In the post below David D. Perlmutter, a professor in the KU School of Journalism & Mass Communications, and author of Blogwars, looks at how blogs are being used by the political elite. Read other blog posts by Perlmutter here.
The 2008 election cycle is the period of experimentation in just how interactive online media (such as blogs, MySpace, Facebook, YouTube, etc.) will fit into and can be used by traditional political campaigns. One definite purpose to which blogs are being put by people in campaigns (including the candidates, although often by extension) and by political journalists is as informant or scout. Many blog posts are of the “check this out” variety. The reader is tipped off to rumor or facts that they may not have heard about elsewhere.
The value of such posts should not be underestimated, as I document in Blogwars. For many reporters and media elites, blogs are the wisebot scouts searching for newsworthy (or titillation-worthy) items on the Web. There may even be another interlocutor in this process for the higher status political elite: Younger staffers at media and political organizations are blog friendly, and they pass on blogged material to their superiors. Ari Rabin-Havt, director of online communications for Senator Harry Reid (D-Nevada) and the Democratic Caucus, explained to one of my students in an interview, “The Senator isn’t [a] computer programmer or graphic designer. . . . Sometimes I give him stuff to read from blogs; sometimes I know he’s reading blogs himself because he’ll print something out or e-mail me and say ‘Take a look at this.'”
Relevant is an interchange from an interview by Matthew Sheffield on the conservative political website Newsbusters. Bush political adviser Karl Rove lists the kind of sources of political information he himself seeks out:
NB: Let’s get some more media questions. So what’s your media diet like nowadays?
ROVE: You mean on an ordinary day?
NB: Yeah.
ROVE: I get Mike Allen’s overnight summary from Politico, I cruise RealClearPolitics.com, I get Taranto from the Wall Street Journal, I visit the Corner. I check Drudge, I check Fox News, I have a list of favorites that I sort of thumb through if I’ve got the time. I obviously read papers, the New York Times; the Wall Street Journal; when in Washington, the Washington Post if not, I get it online. I check out, most days, Instapundit, Power Line, Hugh Hewitt. Occasionally I’ll dip into Just One Minute or visit the Captain’s Quarters, I check out Michael Barone‘s blog, and I look forward to getting Opinion Journal, and I get the NCPA summary. And I also get a news summary, a news clip early in the morning of all the clips.
Note the mixing of “old” or traditional news media and new. Blogs and the Washington Post! Rove’s list is, in fact, quite common among conservatives; a Democratic political operative would read the Post and leftblogs.
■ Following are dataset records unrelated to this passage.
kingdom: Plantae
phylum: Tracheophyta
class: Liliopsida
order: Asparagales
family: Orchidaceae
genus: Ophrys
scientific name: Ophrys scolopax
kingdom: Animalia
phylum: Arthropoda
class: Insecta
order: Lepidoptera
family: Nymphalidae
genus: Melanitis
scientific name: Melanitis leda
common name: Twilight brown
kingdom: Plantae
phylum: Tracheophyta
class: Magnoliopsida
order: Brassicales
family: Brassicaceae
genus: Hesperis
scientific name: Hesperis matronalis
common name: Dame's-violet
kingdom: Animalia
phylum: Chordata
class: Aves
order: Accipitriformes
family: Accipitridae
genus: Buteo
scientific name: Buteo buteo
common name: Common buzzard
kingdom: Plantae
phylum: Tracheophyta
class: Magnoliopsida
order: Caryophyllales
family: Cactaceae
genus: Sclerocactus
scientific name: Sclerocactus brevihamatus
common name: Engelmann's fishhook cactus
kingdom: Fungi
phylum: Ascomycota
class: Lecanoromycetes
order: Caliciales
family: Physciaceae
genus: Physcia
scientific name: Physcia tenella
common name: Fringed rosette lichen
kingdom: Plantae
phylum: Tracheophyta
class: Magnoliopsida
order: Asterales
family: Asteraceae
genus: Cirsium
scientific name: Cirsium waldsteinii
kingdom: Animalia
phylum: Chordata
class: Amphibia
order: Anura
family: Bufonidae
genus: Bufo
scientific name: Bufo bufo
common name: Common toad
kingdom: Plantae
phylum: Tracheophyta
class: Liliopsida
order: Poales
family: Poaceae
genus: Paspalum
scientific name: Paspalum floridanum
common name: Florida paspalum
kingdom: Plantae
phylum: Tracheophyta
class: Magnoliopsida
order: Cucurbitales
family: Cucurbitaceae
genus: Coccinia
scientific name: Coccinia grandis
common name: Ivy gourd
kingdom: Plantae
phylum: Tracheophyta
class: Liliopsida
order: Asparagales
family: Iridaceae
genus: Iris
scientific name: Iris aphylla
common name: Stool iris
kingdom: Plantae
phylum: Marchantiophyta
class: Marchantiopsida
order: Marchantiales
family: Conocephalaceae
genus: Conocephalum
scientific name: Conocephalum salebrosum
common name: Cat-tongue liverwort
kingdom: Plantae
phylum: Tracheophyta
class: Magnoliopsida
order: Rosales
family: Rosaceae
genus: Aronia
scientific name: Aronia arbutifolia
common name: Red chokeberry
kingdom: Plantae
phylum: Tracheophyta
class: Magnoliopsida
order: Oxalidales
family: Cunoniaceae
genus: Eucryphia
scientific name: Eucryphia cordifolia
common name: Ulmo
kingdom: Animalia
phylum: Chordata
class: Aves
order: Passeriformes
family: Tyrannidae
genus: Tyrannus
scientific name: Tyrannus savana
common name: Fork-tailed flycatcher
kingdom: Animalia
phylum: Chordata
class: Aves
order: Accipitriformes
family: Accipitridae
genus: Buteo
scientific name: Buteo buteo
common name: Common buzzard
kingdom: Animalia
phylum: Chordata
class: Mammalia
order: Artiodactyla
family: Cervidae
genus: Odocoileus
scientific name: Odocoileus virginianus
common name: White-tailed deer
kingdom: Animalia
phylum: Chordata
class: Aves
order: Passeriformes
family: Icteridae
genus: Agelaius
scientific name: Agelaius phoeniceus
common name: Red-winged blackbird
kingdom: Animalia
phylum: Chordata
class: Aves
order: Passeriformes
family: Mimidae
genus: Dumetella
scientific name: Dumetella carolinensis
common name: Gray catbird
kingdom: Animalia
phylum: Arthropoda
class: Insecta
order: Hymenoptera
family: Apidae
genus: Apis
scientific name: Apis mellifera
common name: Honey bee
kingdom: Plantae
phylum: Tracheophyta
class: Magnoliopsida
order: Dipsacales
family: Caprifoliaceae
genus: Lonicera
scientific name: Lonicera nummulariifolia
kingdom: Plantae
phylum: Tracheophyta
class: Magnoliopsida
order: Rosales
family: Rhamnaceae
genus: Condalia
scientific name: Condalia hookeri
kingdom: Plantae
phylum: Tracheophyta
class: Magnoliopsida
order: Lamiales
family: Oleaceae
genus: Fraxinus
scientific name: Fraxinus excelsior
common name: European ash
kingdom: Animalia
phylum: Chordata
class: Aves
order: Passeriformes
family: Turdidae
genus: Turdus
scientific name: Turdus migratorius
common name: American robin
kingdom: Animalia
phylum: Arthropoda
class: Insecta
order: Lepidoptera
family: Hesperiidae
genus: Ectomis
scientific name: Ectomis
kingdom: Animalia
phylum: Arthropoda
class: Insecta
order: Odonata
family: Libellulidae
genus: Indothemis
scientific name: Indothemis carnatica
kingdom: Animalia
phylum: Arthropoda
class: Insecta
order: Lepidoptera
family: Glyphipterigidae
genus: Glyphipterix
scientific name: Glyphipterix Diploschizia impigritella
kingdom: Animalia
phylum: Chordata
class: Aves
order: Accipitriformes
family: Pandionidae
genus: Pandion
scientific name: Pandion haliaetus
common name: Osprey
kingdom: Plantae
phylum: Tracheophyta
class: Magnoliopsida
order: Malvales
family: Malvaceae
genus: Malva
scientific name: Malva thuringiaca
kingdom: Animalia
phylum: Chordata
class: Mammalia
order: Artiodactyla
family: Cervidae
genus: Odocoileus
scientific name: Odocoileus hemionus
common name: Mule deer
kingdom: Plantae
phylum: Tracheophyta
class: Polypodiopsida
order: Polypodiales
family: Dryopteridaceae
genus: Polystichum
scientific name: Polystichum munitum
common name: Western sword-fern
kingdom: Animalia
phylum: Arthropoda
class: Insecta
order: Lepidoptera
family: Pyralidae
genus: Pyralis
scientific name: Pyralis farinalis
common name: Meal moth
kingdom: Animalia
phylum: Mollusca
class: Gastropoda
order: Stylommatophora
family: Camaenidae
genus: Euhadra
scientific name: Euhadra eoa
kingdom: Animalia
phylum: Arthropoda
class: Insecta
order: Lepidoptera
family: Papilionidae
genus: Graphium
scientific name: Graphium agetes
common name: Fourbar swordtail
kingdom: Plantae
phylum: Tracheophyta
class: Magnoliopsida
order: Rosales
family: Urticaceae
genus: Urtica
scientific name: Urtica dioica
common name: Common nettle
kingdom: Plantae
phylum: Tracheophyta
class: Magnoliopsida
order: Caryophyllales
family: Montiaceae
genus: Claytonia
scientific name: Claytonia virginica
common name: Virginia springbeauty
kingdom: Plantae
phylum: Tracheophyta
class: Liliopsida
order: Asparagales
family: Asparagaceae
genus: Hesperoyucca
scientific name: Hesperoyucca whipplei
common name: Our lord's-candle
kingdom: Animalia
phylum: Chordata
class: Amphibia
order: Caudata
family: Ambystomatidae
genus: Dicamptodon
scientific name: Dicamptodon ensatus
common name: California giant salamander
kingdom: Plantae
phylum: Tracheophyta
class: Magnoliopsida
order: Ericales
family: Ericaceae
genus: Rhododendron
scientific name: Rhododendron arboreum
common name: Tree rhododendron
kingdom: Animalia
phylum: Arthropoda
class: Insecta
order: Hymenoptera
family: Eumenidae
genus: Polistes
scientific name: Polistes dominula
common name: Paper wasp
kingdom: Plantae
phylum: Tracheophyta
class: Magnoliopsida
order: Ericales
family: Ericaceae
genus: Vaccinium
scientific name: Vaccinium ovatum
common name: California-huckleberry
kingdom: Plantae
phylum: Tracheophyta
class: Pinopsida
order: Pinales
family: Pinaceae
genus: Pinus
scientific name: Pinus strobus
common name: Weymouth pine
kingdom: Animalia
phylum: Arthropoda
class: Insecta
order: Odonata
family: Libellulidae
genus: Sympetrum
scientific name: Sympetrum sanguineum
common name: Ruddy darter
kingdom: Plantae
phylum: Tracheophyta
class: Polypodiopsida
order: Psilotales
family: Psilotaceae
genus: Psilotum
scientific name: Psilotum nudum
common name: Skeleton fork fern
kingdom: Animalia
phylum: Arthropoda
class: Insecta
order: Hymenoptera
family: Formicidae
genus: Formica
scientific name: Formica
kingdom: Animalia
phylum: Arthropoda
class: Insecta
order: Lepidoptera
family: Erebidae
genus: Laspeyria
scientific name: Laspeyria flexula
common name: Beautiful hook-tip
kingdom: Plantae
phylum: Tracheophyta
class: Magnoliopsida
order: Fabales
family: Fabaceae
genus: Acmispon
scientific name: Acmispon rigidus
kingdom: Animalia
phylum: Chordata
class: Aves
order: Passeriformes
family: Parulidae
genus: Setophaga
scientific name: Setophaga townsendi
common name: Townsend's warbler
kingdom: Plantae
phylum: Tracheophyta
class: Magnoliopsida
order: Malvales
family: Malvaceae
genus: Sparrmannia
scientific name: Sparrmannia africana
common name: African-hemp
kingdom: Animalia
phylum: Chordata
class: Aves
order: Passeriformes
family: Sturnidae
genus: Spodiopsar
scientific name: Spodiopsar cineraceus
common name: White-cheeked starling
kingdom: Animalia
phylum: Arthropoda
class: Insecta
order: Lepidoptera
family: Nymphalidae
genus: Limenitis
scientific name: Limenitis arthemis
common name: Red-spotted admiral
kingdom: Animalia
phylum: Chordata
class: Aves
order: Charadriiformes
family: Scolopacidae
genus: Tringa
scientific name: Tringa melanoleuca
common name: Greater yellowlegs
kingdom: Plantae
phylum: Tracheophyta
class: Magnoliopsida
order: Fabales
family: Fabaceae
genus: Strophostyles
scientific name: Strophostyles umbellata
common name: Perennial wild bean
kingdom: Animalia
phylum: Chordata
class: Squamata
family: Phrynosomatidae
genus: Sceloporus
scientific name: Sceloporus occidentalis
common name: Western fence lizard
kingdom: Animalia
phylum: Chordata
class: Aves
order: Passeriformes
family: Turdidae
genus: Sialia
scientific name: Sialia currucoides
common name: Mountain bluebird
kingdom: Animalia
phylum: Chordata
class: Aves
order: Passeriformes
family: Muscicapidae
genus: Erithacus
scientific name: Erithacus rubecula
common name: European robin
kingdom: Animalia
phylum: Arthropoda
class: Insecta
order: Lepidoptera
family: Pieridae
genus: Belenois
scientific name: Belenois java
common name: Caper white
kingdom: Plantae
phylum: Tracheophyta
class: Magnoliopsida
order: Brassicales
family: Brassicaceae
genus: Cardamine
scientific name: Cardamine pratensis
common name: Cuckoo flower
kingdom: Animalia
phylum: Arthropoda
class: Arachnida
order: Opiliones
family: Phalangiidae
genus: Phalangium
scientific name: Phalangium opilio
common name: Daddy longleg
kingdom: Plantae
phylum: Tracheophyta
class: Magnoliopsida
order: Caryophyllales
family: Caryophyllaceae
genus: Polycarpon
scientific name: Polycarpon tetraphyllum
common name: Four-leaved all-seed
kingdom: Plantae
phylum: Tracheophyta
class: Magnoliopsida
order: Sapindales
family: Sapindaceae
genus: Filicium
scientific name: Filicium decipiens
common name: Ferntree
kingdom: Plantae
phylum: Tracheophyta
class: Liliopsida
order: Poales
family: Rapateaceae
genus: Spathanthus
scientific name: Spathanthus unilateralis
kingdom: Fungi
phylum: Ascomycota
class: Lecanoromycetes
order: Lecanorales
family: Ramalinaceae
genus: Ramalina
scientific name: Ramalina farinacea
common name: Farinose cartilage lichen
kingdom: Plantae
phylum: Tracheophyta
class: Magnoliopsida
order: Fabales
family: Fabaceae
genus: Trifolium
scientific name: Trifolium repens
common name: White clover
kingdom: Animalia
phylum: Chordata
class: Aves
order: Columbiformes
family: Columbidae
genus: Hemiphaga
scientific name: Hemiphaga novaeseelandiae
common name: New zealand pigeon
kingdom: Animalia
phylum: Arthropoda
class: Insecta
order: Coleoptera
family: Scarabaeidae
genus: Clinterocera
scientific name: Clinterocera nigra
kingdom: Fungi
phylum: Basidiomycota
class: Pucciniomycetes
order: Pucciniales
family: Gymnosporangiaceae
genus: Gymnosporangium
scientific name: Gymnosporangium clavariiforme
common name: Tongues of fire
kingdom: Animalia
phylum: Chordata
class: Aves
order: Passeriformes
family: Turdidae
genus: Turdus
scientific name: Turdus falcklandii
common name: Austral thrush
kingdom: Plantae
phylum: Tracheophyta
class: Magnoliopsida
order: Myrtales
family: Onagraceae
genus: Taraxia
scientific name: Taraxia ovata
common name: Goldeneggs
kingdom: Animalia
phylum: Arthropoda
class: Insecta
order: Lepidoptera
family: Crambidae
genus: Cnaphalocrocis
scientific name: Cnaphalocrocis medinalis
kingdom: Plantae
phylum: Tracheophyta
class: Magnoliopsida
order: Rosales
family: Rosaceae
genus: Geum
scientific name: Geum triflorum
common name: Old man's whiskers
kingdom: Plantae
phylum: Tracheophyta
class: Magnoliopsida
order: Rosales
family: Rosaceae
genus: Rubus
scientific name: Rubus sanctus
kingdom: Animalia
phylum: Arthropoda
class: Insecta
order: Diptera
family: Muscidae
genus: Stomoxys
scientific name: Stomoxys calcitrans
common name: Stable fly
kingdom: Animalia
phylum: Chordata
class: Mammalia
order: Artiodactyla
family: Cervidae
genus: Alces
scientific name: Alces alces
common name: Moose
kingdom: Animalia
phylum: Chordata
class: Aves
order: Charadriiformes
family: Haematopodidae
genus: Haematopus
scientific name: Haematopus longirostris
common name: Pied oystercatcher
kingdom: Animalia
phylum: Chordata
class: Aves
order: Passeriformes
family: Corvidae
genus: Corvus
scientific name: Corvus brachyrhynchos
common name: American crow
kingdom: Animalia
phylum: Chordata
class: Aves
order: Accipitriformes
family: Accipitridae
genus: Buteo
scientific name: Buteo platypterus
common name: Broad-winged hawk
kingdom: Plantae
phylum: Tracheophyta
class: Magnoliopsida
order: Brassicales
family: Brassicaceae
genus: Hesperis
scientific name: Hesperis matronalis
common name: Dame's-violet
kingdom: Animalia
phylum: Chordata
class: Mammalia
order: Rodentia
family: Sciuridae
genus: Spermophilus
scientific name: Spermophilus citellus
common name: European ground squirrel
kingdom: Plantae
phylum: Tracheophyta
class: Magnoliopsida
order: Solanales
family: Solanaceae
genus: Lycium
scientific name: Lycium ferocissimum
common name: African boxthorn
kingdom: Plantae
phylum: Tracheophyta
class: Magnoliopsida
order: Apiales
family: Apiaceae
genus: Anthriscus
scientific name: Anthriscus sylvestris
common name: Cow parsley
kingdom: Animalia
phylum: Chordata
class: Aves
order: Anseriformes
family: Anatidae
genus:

Note further how it demonstrates that the distinction between kinds of media is rapidly becoming blurred. Powerline(blog) is run by two well-known political conservatives (one a banker, one a lawyer) and so constitutes a true indie blog—not run by traditional political workers or journalists. But Michael Barone is a “big media” journalist and commentator.
We can thus go beyond saying that blogs are common sources of information for political elites: They are increasingly a vehicle for those elites to distribute information themselves. And, of course, bloggers are now considered players in the club, a revolution from just a few election cycles ago.